Well, I believe that the distinction between "member functions" and
"class functions" is quite common. Why shouldn't the same distinction be
made with variables?
 
V

Victor Bazarov

Juha said:
Well, I believe that the distinction between "member functions" and
"class functions" is quite common. Why shouldn't the same distinction
be made with variables?

I've not seen "class functions" up until your post. What does it mean?

V
 
A

Alf P. Steinbach

* Juha Nieminen:
He was talking about *member* variable (well, a static "member"
variable would technically not be a member variable but a class
variable, but I assume that with "member variable" he meant "class
variable", ie. a static variable inside the scope of a class).

You can't write that for member variables (well, at least not until
the next C++ standard). You can, however, write this:

static const int x = 42;

For integral type, yes.

Sorry, I didn't see that about member variables.

However, the two solutions I mentioned, "technical solutions to
non-const static variable in headers include using local statics
(wrapping in functions) and templatizing", work also for member constant
variables, including non-integral ones.

struct Foo
{
static double x() { return 3.15; }
};

// Foo::x()


template< typename Dummy > struct XValue{ static double const x; }
template< typename Dummy > double const XValue<Dummy>::x = 3.15;

struct Bar: XValue<void> {};

// Bar::x


I'm wondering though: What does the standard say about such static
const variables? Do they need an actual instance or not?

If such a variable is used in a way that requires it has an address. With

static const int x = 42;

as a member variable it becomes a declaration instead of definition
(very confusing), and then a definition outside the class definition is
required, which looks like a declaration:

int const SomeClass::x;

and which is problematic in a header file.

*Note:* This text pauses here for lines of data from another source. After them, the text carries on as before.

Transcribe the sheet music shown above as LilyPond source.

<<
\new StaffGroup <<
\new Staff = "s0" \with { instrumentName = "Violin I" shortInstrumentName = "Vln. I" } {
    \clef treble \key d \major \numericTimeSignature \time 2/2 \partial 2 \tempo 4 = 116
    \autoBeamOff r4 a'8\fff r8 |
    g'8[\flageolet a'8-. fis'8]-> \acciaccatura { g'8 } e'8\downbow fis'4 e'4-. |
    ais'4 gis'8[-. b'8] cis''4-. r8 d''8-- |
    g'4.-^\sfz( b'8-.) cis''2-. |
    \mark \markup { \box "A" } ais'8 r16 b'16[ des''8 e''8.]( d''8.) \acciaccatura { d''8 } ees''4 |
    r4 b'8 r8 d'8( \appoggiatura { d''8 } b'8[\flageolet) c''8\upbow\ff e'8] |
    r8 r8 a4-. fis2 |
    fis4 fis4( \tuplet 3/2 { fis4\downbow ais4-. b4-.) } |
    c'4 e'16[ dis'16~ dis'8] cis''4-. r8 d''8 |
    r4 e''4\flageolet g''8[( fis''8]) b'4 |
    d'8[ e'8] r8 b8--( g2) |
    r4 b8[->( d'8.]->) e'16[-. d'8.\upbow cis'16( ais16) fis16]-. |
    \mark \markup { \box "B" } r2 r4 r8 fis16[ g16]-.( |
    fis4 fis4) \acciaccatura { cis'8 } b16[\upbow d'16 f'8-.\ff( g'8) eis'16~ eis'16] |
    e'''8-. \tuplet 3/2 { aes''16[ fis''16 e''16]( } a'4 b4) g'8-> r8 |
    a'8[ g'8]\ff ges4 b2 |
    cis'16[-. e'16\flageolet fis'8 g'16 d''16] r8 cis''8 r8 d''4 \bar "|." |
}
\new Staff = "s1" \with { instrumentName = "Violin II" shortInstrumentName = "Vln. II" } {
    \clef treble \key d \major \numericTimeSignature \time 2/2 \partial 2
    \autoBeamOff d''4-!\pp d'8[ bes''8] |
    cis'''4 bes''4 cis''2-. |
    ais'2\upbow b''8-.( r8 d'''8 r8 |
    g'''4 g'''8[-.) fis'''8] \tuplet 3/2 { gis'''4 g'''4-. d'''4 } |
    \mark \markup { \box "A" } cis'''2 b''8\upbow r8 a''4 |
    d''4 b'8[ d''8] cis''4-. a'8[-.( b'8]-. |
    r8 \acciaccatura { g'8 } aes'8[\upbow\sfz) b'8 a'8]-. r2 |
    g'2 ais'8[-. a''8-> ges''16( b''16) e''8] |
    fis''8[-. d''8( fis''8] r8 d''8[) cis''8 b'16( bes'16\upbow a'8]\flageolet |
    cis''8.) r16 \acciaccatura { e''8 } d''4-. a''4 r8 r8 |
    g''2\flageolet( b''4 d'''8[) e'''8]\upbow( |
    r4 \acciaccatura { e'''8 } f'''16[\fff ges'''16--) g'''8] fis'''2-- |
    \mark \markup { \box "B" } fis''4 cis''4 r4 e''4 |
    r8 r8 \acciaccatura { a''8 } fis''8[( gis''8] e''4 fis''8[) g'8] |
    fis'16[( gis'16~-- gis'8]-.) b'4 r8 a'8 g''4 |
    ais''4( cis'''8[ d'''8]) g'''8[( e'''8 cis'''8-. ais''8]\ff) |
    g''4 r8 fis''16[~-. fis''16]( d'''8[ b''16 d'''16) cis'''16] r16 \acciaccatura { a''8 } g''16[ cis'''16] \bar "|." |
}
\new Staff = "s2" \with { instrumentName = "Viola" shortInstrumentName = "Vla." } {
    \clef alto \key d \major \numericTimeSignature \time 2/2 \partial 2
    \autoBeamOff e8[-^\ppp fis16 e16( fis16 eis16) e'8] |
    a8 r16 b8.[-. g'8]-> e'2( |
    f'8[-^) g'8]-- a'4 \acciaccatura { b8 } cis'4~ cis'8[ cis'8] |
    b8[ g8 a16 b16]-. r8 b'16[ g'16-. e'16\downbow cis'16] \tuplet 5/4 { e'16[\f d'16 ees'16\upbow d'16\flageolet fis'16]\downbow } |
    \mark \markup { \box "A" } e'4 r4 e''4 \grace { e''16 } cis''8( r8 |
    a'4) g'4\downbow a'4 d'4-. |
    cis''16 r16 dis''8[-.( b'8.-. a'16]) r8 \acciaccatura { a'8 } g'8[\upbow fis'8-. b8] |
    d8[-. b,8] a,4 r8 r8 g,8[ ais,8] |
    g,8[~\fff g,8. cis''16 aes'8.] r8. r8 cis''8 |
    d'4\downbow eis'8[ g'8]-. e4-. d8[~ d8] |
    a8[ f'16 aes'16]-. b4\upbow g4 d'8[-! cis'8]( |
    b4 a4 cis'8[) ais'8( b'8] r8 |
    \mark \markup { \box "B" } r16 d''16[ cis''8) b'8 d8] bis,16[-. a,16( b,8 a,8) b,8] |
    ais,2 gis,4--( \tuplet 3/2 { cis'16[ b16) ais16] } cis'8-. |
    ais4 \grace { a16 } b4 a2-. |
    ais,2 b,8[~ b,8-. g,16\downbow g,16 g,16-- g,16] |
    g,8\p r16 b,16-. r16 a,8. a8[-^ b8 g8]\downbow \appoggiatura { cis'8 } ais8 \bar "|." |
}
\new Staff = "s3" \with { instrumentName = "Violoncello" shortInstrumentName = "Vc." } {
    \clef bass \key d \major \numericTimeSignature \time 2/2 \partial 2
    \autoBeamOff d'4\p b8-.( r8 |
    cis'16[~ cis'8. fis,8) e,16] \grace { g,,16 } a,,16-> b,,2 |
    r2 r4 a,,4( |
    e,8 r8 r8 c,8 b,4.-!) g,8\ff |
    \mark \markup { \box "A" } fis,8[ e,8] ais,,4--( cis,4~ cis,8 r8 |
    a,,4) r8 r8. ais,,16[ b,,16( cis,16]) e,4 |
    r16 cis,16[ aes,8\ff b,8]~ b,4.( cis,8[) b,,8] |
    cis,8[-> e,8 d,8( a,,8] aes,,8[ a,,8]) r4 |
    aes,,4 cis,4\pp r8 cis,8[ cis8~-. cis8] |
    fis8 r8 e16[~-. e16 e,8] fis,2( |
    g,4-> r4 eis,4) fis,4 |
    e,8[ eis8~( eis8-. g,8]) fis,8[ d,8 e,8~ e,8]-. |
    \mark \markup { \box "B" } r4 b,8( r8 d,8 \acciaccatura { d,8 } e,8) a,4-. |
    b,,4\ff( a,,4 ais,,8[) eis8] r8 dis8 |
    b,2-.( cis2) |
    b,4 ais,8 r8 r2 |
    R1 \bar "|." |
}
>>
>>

And which is also generally problematic. Different compilers differ in
how strictly they interpret the standard in this respect. A compiler
(or in practical terms linker) may choke on code that follows the standard.

So, best avoided.


Cheers, & hth.,

- Alf
 
P

Pete Becker

Well, I believe that the distinction between "member functions" and
"class functions" is quite common. Why shouldn't the same distinction be
made with variables?

It's not about making the distinction, but about what you call it. The
language definition uses the term "static member" to refer to static
members, both functions (as in "static member function") and data (as
in "static member data"). Don't invent new terms.